**PASSAGE TO READ:**

########

# What is the White Triangle



## alacazam (Oct 8, 2004)

Can anyone tell me what the White Triangle at the right of the station identifier on the guide is there for? I've never noticed this before and can't figure out what it might be.


----------



## ejbvt (Aug 14, 2011)

It means that the channel has on-demand content. Click on the channel name and you'll see the option.


----------



## peds48 (Jan 11, 2008)

ejbvt said:


> It means that the channel has on-demand content. Click on the channel name and you'll see the option.


actually you must press the INFO key


----------



## peds48 (Jan 11, 2008)

pressing SELECT on the channel name will tune to the channel, try it…


----------



## jceman (Aug 20, 2007)

peds48 said:


> pressing SELECT on the channel name will tune to the channel, try it&#8230;


You're confusing the receiver with the DVR and/or ignoring the triangle which is only on the DVR.

When you move the cursor over the name of the channel with a triangle on a DVR, a menu pops up with the options listed in the post above yours. On a non-DVR a slightly different menu comes up and "Select" will get you the program data as if you had pressed "Info" and "Play" will tune to the channel.

Like you said, try it ...


----------



## peds48 (Jan 11, 2008)

jceman said:


> You're confusing the receiver with the DVR and/or ignoring the triangle which is only on the DVR.

########

**EXERCISE:**
Quote the forum thread about the guide's white triangle word for word, everything from "## alacazam (Oct" down to "(Aug 14, 2011)".

**SOURCE MATERIAL:**
########

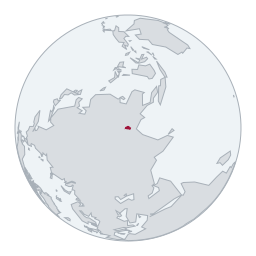 globe centered on Nagaland, rotated 237°
{"feature_id": "IND-2479", "entity_name": "Nagaland", "entity_type": "State", "adm_level": 1, "iso_a3": "IND", "parent_name": "India", "parent_adm1": "", "projection": "orthographic", "projection_center": [94.35, 26.119], "detail": "medium", "context": "on_globe", "style": "filled", "palette": "rose", "viewbox_px": 256, "rotation_deg": 237, "n_neighbors": 0, "source": "natural_earth", "source_scale": "10m", "svg_char_len": 10992}
<svg xmlns="http://www.w3.org/2000/svg" viewBox="0 0 256 256"><g transform="rotate(237 128 128)"><circle cx="128" cy="128" r="113" fill="#eef3f6" stroke="#a8b0b8"/><path d="M173.8,25.1L172.5,24.7L176.1,28.1L180.8,30.9L177.0,29.2L188.2,36.0L192.4,40.3L185.5,34.5L183.1,33.2L184.9,35.5L182.9,34.8L182.6,35.6L180.0,34.6L176.1,31.7L174.4,31.1L175.7,32.8L174.0,33.2L172.3,30.7L169.0,31.2L162.0,27.0L159.5,22.4L153.4,20.5L145.1,17.1L143.7,17.1L139.7,16.3L136.6,16.1L135.9,15.9L134.0,16.0L135.2,16.3L134.8,16.6L133.1,16.6L131.9,16.1L132.6,16.1L131.4,16.0L131.5,15.8L130.5,15.9L129.3,15.6L127.9,16.0L124.8,15.8L124.7,15.6L128.1,15.5L132.1,15.4L140.7,16.1L149.2,17.4L157.6,19.3L165.8,21.9L173.8,25.1ZM184.6,33.2L183.4,32.0L185.2,33.4L184.6,33.2ZM183.0,35.9L184.0,36.5L183.4,36.7L183.0,35.9ZM178.9,35.5L177.6,35.8L178.2,34.9L178.9,35.5ZM129.2,15.4L128.2,15.4L123.3,15.5L129.2,15.4ZM176.5,35.6L173.5,36.6L175.5,37.9L168.3,35.0L173.2,34.9L173.6,33.6L174.8,34.9L176.5,35.6ZM136.3,16.4L135.0,16.1L137.7,16.4L136.3,16.4ZM138.2,16.6L147.1,17.8L148.3,18.5L145.0,17.9L147.8,19.0L143.9,18.7L141.6,18.1L141.6,17.6L140.1,17.9L138.2,16.6ZM164.8,33.3L163.5,33.2L164.2,32.8L164.8,33.3ZM134.8,16.7L136.5,16.8L137.6,17.4L134.4,17.3L135.1,17.1L134.8,16.7ZM150.4,19.5L150.7,20.1L147.6,20.0L147.3,20.2L144.0,18.8L150.4,19.5ZM134.0,17.0L132.7,17.3L130.7,17.1L133.2,16.7L134.0,17.0ZM139.3,17.6L139.6,17.9L138.4,17.7L139.3,17.6ZM122.6,16.9L124.6,16.8L125.3,17.1L122.6,16.9ZM132.4,17.5L133.2,17.5L133.7,17.7L132.5,17.9L132.4,17.5ZM142.0,18.9L140.7,18.8L143.3,19.5L141.1,19.6L139.2,18.7L139.1,19.1L138.4,19.2L137.7,18.4L142.0,18.9ZM132.8,18.6L129.7,17.7L125.8,17.8L125.0,17.5L131.5,17.5L132.8,18.6ZM135.7,18.5L133.8,18.5L133.8,18.0L135.2,17.8L135.7,18.5ZM140.2,20.1L144.1,20.1L144.3,20.3L140.2,20.1ZM131.7,18.6L132.4,18.9L131.4,18.7L131.7,18.6ZM137.6,19.7L138.9,19.6L139.2,19.9L137.6,19.7ZM132.9,19.4L131.9,19.1L132.8,18.9L132.9,19.4ZM135.0,19.6L135.1,20.0L133.7,19.0L135.6,19.5L135.0,19.6ZM137.6,19.9L138.2,20.0L137.1,19.9L137.6,19.9ZM130.0,20.6L128.1,19.4L130.1,18.9L131.7,20.0L130.0,20.6ZM33.5,66.7L38.1,61.7L36.5,65.1L38.8,70.2L38.5,71.9L34.9,76.1L33.9,87.9L37.6,85.5L40.1,93.8L43.9,96.8L51.2,88.6L45.0,83.3L47.3,77.9L54.9,78.3L60.8,83.4L61.9,81.5L61.0,74.9L65.2,72.9L61.0,72.4L60.6,74.9L57.9,74.8L58.1,72.5L59.6,71.8L58.7,69.7L51.8,74.0L50.7,77.1L46.4,74.5L44.0,79.4L41.9,80.4L45.0,72.5L46.9,70.4L50.3,60.9L47.9,62.7L44.5,72.0L44.3,70.6L41.1,73.7L43.4,70.2L47.7,60.1L45.7,58.1L38.2,63.1L38.1,61.8L40.3,58.2L48.0,50.4L47.4,54.2L50.1,51.9L54.5,46.9L54.0,48.7L55.7,47.3L55.9,48.7L60.4,47.3L61.2,48.6L67.0,45.0L68.2,45.4L64.4,47.3L62.2,49.5L64.8,53.4L66.5,53.2L70.1,50.7L70.3,52.3L73.4,49.4L76.9,50.8L75.3,46.9L79.5,44.3L83.8,43.8L84.8,42.4L77.8,43.4L75.3,44.5L73.6,46.5L66.5,49.6L64.7,49.0L71.1,43.5L69.3,42.3L75.1,39.0L90.4,37.5L94.8,38.7L93.4,46.0L90.0,46.9L88.9,44.6L86.2,49.0L88.2,47.5L88.4,49.0L92.4,47.4L92.8,48.4L96.1,45.3L96.9,46.3L94.8,48.3L101.5,47.2L104.4,49.2L105.8,48.5L106.4,47.2L109.7,50.8L110.5,50.2L109.8,48.7L111.0,46.6L114.4,44.4L115.4,45.8L114.3,46.7L113.4,51.0L110.3,53.7L111.0,54.1L113.9,52.1L115.0,46.8L116.8,45.2L116.8,47.5L116.9,46.5L118.1,46.1L120.2,47.1L120.4,44.5L132.2,39.6L137.3,41.3L136.0,43.7L145.2,42.8L150.3,45.5L149.6,44.1L153.5,43.1L152.0,42.2L151.9,41.5L161.4,39.4L164.3,40.2L167.6,38.4L167.2,37.7L165.2,37.0L168.3,35.0L175.5,37.9L175.9,39.2L180.1,40.5L180.6,43.4L182.8,46.5L180.9,49.4L182.8,51.9L184.3,52.2L188.0,56.1L190.8,63.8L182.3,56.3L176.8,46.0L178.5,49.9L176.3,48.8L175.7,50.2L177.1,53.2L178.4,53.6L171.0,58.4L170.5,67.1L175.0,66.3L178.5,68.7L181.9,79.6L175.4,95.2L179.9,99.9L180.5,103.2L177.4,105.5L176.4,100.7L172.8,99.3L172.7,96.4L167.4,99.0L167.0,95.0L163.1,99.3L165.2,102.3L170.0,101.3L166.7,107.0L172.3,112.3L173.6,119.0L166.1,131.4L157.7,135.4L157.3,137.5L153.6,135.2L149.2,139.6L156.3,151.1L156.3,154.5L148.9,161.0L148.7,158.6L139.0,152.5L137.4,160.5L144.8,167.1L147.3,174.6L141.8,172.3L139.2,165.6L135.8,163.3L136.5,156.4L133.3,145.9L127.7,147.7L128.0,143.5L122.7,134.5L114.5,136.7L101.7,146.6L100.3,157.0L95.7,161.0L89.5,144.7L89.2,134.1L85.4,134.3L80.3,124.1L67.0,119.8L66.5,116.7L63.7,117.1L60.3,112.9L60.1,107.9L57.4,107.1L58.4,120.2L61.4,121.2L65.9,118.0L65.5,122.3L68.9,127.4L60.2,134.8L42.7,136.4L43.4,128.2L42.2,102.5L43.5,100.4L43.6,100.1L43.7,99.6L41.2,102.7L41.8,97.9L39.9,114.8L38.6,121.4L42.5,136.8L41.5,137.6L43.5,141.2L52.5,142.3L52.1,144.8L46.4,154.5L35.9,164.5L38.6,175.6L40.2,183.9L36.6,185.9L40.0,192.7L38.6,193.0L40.5,196.5L41.1,198.7L41.0,199.5L39.9,198.2L35.0,191.5L30.5,184.4L26.6,177.0L23.2,169.4L20.5,161.5L19.3,156.9L18.0,150.6L15.7,133.8L16.0,127.3L16.0,123.2L15.7,121.8L16.0,116.9L16.1,115.5L16.1,114.8L17.5,106.3L19.4,98.0L22.0,89.8L25.3,81.8L29.1,74.1L33.5,66.7ZM31.9,69.4L30.8,71.1L31.9,69.4ZM64.7,94.0L69.8,96.9L71.6,89.9L73.8,90.6L73.6,88.1L71.7,89.4L72.0,82.9L75.7,82.4L77.2,79.7L75.5,78.6L68.7,80.7L68.3,89.9L65.4,91.7L64.7,94.0ZM65.0,39.2L63.7,40.6L61.6,41.7L60.5,40.9L63.6,39.2L65.0,39.2ZM62.3,42.5L68.9,37.8L69.9,38.3L68.2,38.8L68.2,39.6L65.5,40.6L59.9,46.1L57.6,47.5L57.0,44.8L58.4,44.8L59.6,43.2L62.3,42.5ZM84.3,27.4L87.2,26.1L85.4,28.9L82.9,29.8L81.7,28.8L84.0,27.2L84.3,27.4ZM120.2,15.9L121.4,15.8L121.7,15.8L120.9,16.0L120.2,15.9ZM113.1,16.4L119.0,15.7L122.0,15.5L118.5,15.8L118.2,16.0L119.0,16.1L123.5,16.2L130.0,16.1L130.7,16.6L129.5,17.0L128.1,17.0L128.1,16.6L126.2,17.1L125.0,16.6L123.5,16.8L115.2,16.8L116.2,16.5L110.1,17.2L110.4,16.9L114.3,16.4L109.9,16.8L113.5,16.3L111.6,16.6L113.1,16.4ZM115.1,25.0L115.7,23.8L111.7,25.9L110.5,24.9L110.1,25.2L107.9,24.9L104.6,25.1L104.6,24.6L103.3,24.9L101.9,24.9L100.1,25.2L99.4,24.5L97.2,24.9L98.1,24.3L94.5,25.3L96.9,24.3L95.2,24.3L93.8,25.3L94.4,21.6L92.9,21.5L90.2,22.0L94.7,20.5L100.0,19.1L105.1,18.4L106.0,19.0L107.8,18.4L108.8,18.6L106.9,19.0L110.4,18.5L110.7,18.8L115.2,19.0L120.0,18.4L121.8,18.6L120.0,19.1L123.0,19.0L120.9,20.0L122.1,20.3L121.3,21.6L117.3,22.5L118.9,22.7L118.4,24.0L115.1,25.0ZM129.6,20.9L125.1,21.9L122.2,21.9L124.8,19.5L124.0,19.2L125.6,18.0L129.8,18.1L128.9,18.4L129.1,18.7L127.7,18.5L128.9,19.0L127.8,19.4L128.4,19.9L126.8,20.1L129.6,20.9ZM40.3,71.1L40.5,72.1L41.2,73.0L39.2,75.1L40.3,71.1ZM43.1,64.2L43.6,64.5L41.1,67.7L40.9,66.9L43.1,64.2ZM46.0,62.2L43.8,64.3L44.9,62.7L46.0,62.2ZM65.1,47.6L65.8,47.9L65.1,48.6L63.7,49.2L65.1,47.6ZM102.9,32.0L103.7,31.1L104.5,31.1L107.9,29.5L109.0,30.3L107.4,31.5L102.9,32.0ZM48.9,89.3L46.6,90.2L46.6,88.8L47.4,88.8L48.9,89.3ZM41.7,82.3L42.3,85.1L41.1,82.9L41.7,82.3ZM104.7,32.6L106.0,31.8L105.8,32.8L104.7,32.6ZM110.0,30.8L110.1,31.7L109.5,30.2L110.0,30.8ZM96.0,233.5L98.3,234.4L96.6,234.1L96.0,233.5ZM52.7,189.1L53.0,201.2L49.4,199.4L46.8,194.8L45.3,186.9L48.7,186.4L49.9,183.3L52.7,189.1ZM174.3,189.2L177.4,189.2L177.2,189.7L174.3,189.2ZM171.1,188.1L174.7,187.8L170.4,189.2L171.1,188.1ZM176.1,187.7L179.7,186.3L181.3,185.4L181.0,186.3L176.1,187.7ZM168.6,188.4L154.9,189.4L149.4,188.4L150.7,186.7L159.6,186.7L168.6,188.4ZM150.3,186.7L141.8,182.1L129.8,167.7L134.1,168.1L146.6,176.7L145.8,178.2L150.9,181.9L150.3,186.7ZM170.6,176.5L169.7,181.0L162.2,181.3L158.8,180.8L156.4,175.3L157.7,172.3L160.6,172.2L171.3,161.2L175.1,163.3L171.9,167.9L175.0,171.5L170.6,176.5ZM100.8,158.1L103.4,164.6L100.9,165.3L100.8,158.1ZM175.4,153.5L171.2,158.5L175.0,152.1L175.4,153.5ZM177.4,147.6L177.8,149.8L176.0,147.8L177.4,147.6ZM157.4,140.8L154.4,141.5L154.2,139.8L157.9,138.0L157.4,140.8ZM174.5,124.7L174.9,129.6L174.4,131.4L172.9,128.5L174.5,124.7ZM116.2,40.4L110.1,41.5L106.6,43.3L105.7,45.6L104.3,43.0L109.9,40.2L116.2,40.4ZM130.1,39.4L130.8,37.7L132.2,38.3L132.2,38.8L130.1,39.4ZM129.3,38.5L127.0,36.6L128.5,35.6L130.0,37.2L129.3,38.5ZM115.6,34.1L113.8,34.3L114.0,33.5L115.6,34.1ZM192.1,220.0L193.8,217.9L196.9,216.3L194.0,218.7L192.1,220.0ZM185.8,214.6L165.0,223.3L160.9,223.2L162.9,221.0L160.9,214.6L162.3,214.6L162.5,209.9L175.3,203.8L184.8,193.9L190.8,193.2L196.1,185.9L202.0,184.8L199.6,190.2L205.0,191.7L210.5,179.2L212.0,189.7L214.7,191.9L213.4,198.0L201.9,211.7L196.9,215.4L196.8,214.9L194.5,216.6L192.1,217.3L192.4,214.6L190.1,216.2L193.1,213.2L189.4,216.2L188.9,214.5L185.8,214.6ZM227.2,178.9L227.6,178.7L227.6,179.8L227.0,180.3L227.2,178.9ZM231.5,169.7L231.6,170.2L231.3,170.7L231.5,169.7ZM231.4,169.7L231.9,168.3L231.6,169.5L231.4,169.7ZM230.1,165.7L230.5,164.8L230.6,165.2L230.1,165.7ZM181.9,188.6L186.4,184.6L188.7,183.9L181.9,188.6ZM229.8,164.8L228.9,165.4L229.0,164.7L229.8,164.8ZM230.0,163.3L230.0,162.4L230.3,164.1L230.0,163.3ZM228.4,162.4L229.4,163.3L228.3,162.7L228.4,162.4ZM227.7,163.1L226.9,162.9L227.0,162.6L227.7,163.1ZM216.9,169.7L220.2,173.6L217.2,174.8L214.0,172.8L211.0,177.0L204.4,178.5L206.1,176.1L205.3,173.3L198.1,173.9L196.7,172.2L199.4,170.2L194.5,169.7L199.8,167.6L201.9,171.2L204.9,167.2L209.8,166.6L214.4,166.5L217.8,168.2L216.9,169.7ZM199.6,176.7L200.5,176.5L199.7,177.9L199.6,176.7ZM225.3,161.6L226.5,162.9L226.3,163.5L225.7,163.5L225.3,161.6ZM218.6,167.2L222.4,162.2L223.2,161.8L220.7,166.8L218.6,167.2ZM221.6,160.3L223.3,160.0L224.0,161.6L223.7,162.2L221.6,160.3ZM188.7,175.2L188.4,176.4L187.0,175.8L188.7,175.2ZM190.6,174.2L194.8,174.6L190.1,175.2L190.6,174.2ZM177.1,172.2L178.4,174.8L182.6,172.5L179.4,175.5L182.1,179.6L181.1,181.4L178.4,176.9L177.3,182.1L175.4,182.2L174.5,178.0L176.4,172.5L178.3,170.0L185.8,168.0L177.1,172.2ZM190.6,170.8L189.4,167.8L190.3,165.4L191.5,166.9L190.6,170.8ZM185.8,160.4L182.5,157.1L179.7,159.0L185.3,152.7L187.5,157.0L185.8,160.4ZM182.8,152.4L180.2,154.1L182.8,150.5L182.8,152.4ZM179.4,152.9L179.0,150.2L181.1,150.3L179.4,152.9ZM184.2,152.3L184.4,147.6L185.7,150.2L184.2,152.3ZM177.6,144.2L182.5,148.1L176.4,146.9L175.4,138.0L178.0,137.5L177.6,144.2ZM187.2,105.9L186.2,103.5L188.3,102.5L188.4,104.5L187.2,105.9ZM194.2,98.0L188.5,101.5L183.8,104.6L185.6,105.6L185.2,110.1L182.1,106.4L184.8,101.1L188.5,99.5L188.4,95.8L190.7,92.9L189.1,88.6L189.8,86.5L192.4,90.1L194.2,98.0ZM188.2,86.8L186.3,79.2L190.5,79.6L191.9,81.3L191.0,84.6L188.8,84.2L188.2,86.8ZM187.0,77.6L184.9,77.2L177.5,67.0L177.0,65.0L184.9,72.5L183.3,72.6L184.3,75.2L187.0,77.6ZM164.3,33.9L163.6,33.3L164.9,33.7L164.3,33.9ZM151.0,41.0L151.2,40.1L152.6,40.5L151.0,41.0ZM152.4,37.9L150.6,38.1L152.1,37.3L152.4,37.9ZM146.7,38.7L149.7,37.9L147.4,39.5L146.7,38.7Z" fill="#d9dde1" stroke="#a8b0b8" stroke-width="1"/><path d="M129.6,127.0L129.5,126.9L129.4,127.0L129.2,127.3L129.3,127.4L129.2,127.6L129.2,127.8L129.3,127.8L129.3,128.0L129.3,128.3L129.1,128.4L129.1,128.5L129.1,128.8L128.9,129.0L128.7,129.2L128.6,129.3L128.4,129.2L128.4,128.9L128.2,129.0L127.7,129.2L127.4,129.1L127.0,129.1L127.0,129.3L126.9,129.5L126.7,129.8L126.6,129.7L126.4,129.6L126.4,129.4L126.2,129.2L126.3,129.0L126.5,128.8L126.6,128.7L126.9,128.5L126.8,128.4L127.0,128.3L127.0,128.5L127.3,128.5L127.4,128.3L127.3,128.2L127.4,127.9L127.6,127.6L127.7,127.3L127.9,127.1L127.9,127.3L128.0,127.3L128.1,127.2L128.2,126.9L128.3,126.9L128.6,126.8L128.7,126.7L128.8,126.6L128.9,126.4L129.0,126.4L129.4,126.3L129.4,126.2L129.5,126.3L129.5,126.5L129.5,126.8L129.6,127.0Z" fill="#f43f5e" stroke="#9f1239" stroke-width="1.5"/></g></svg>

########

**REPLY:**
## alacazam (Oct 8, 2004)

Can anyone tell me what the White Triangle at the right of the station identifier on the guide is there for? I've never noticed this before and can't figure out what it might be.


----------



## ejbvt (Aug 14, 2011)